### EXERCISE TASK
In the text on web access for blind users, what drawback of the SICE framework is stated?

### TEXT TO READ

Few websites e.g. State Bank of India ( offer key shortcuts to perform certain tasks e.g. fund transfer, check the balance etc. Fortunately these tasks are simple and limited to single page only. Still, no provision is made for speech synthesis assuming that Screen Reader will be used by the blind users.

There is a Framework, SICE [16] for developing speech based web applications that may provide specific functionality to blind users. The framework is based on VoiceXML specifications for developing web based interactive voice applications. Communications are made using VOIP (Voice Over Internet Protocol); therefore, user does not have the dependency on telephony interface as required by existing VoiceXML specifications. Unlike telephony, complex web data can be conveniently handled using customized two way dialogue based access system in a controlled way. The framework is more effective in developing speech based web access systems for dedicated functionalities rather than developing generalized speech interfaces. The drawback of the framework is that, being a heavyweight system, it requires huge investment on hardware and software on server side.

System design and architecture


So far, researchers have been emphasizing on finding the generic solutions to the accessibility issues. Expectations from the web site owners or content providers have been limited to providing accessible contents that could be usable with screen readers. Being client side tools, Screen Readers most often fail to perform the task as the web author intentions may not be well understood by assistive tool. As a result, blind users fail to perform important tasks like reservation booking, tax deposition, bill payment, online shopping etc. We propose that for all such important utilities, accessibility solution could be automated on the server side by the website author/owner. Thus, there is a need to have an authoring tool which could provide an integrated solution for sighted and blind users using a single website.

### DATASET EXCERPTS
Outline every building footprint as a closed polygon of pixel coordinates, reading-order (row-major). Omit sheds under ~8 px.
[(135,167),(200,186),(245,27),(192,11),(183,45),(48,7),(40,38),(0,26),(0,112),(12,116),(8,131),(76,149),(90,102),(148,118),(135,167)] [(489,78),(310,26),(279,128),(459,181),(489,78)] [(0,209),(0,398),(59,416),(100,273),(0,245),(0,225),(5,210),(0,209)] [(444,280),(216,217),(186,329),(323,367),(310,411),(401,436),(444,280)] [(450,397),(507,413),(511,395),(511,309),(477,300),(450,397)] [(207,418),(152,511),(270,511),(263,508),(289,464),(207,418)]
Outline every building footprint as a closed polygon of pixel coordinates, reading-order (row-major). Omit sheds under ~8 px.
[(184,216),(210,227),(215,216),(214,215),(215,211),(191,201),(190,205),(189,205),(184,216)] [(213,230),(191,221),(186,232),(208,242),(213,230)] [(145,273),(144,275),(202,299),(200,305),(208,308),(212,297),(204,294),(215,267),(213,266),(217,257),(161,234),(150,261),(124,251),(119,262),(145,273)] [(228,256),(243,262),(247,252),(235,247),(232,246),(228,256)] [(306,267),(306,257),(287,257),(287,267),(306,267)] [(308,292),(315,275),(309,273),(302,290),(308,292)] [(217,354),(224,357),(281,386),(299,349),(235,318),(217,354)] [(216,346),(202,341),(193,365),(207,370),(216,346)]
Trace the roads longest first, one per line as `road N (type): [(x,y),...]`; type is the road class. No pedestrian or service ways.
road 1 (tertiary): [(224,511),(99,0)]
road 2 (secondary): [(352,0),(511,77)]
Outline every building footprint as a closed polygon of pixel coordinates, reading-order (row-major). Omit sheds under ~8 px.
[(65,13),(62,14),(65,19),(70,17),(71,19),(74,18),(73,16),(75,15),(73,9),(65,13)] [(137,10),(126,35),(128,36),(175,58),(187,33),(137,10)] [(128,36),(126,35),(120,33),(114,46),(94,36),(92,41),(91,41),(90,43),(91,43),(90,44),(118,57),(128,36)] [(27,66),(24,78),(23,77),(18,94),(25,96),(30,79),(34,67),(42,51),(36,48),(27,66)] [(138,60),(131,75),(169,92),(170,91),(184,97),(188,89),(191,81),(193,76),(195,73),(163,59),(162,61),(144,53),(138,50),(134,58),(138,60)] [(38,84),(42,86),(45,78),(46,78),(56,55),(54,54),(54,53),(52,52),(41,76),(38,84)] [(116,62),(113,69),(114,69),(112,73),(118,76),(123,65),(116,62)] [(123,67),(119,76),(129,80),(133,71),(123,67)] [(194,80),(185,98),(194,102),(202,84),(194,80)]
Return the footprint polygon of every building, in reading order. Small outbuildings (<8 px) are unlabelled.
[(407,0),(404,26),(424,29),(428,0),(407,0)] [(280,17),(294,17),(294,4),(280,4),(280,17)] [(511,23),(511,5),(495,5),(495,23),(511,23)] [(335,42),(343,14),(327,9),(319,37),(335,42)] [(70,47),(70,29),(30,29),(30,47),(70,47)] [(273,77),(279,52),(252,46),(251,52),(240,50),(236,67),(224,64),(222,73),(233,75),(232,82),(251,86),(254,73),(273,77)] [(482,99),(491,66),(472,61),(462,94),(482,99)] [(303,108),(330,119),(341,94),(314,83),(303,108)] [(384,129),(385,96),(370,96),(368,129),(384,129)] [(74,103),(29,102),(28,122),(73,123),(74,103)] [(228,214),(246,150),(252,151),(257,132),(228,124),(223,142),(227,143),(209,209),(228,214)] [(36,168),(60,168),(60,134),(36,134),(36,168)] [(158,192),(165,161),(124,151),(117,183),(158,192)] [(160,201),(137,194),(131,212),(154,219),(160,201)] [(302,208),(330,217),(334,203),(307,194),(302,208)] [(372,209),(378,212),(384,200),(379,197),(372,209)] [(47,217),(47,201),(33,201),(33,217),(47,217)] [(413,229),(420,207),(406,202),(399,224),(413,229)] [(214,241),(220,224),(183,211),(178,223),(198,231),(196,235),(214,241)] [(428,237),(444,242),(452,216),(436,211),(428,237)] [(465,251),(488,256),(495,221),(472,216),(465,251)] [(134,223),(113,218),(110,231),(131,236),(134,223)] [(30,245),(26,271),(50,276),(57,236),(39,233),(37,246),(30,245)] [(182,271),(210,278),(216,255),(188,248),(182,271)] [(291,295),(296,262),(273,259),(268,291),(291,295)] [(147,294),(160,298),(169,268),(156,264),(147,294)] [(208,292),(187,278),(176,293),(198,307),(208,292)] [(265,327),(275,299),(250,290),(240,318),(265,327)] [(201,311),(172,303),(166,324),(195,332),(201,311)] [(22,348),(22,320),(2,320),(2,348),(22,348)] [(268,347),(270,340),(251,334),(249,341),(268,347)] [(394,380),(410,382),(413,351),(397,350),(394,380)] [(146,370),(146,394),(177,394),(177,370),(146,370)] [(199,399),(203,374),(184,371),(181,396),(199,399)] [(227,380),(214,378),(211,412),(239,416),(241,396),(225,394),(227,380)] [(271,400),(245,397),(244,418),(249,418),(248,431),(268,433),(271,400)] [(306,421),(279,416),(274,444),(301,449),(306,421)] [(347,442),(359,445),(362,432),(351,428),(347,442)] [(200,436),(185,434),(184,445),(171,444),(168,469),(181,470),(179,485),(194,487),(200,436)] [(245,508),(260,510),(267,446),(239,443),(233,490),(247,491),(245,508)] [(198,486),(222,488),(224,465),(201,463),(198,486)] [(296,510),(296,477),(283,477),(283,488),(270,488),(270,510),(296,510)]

### WRITTEN SOLUTION
Because it is a heavyweight system, it requires huge investment in hardware and software on the server side.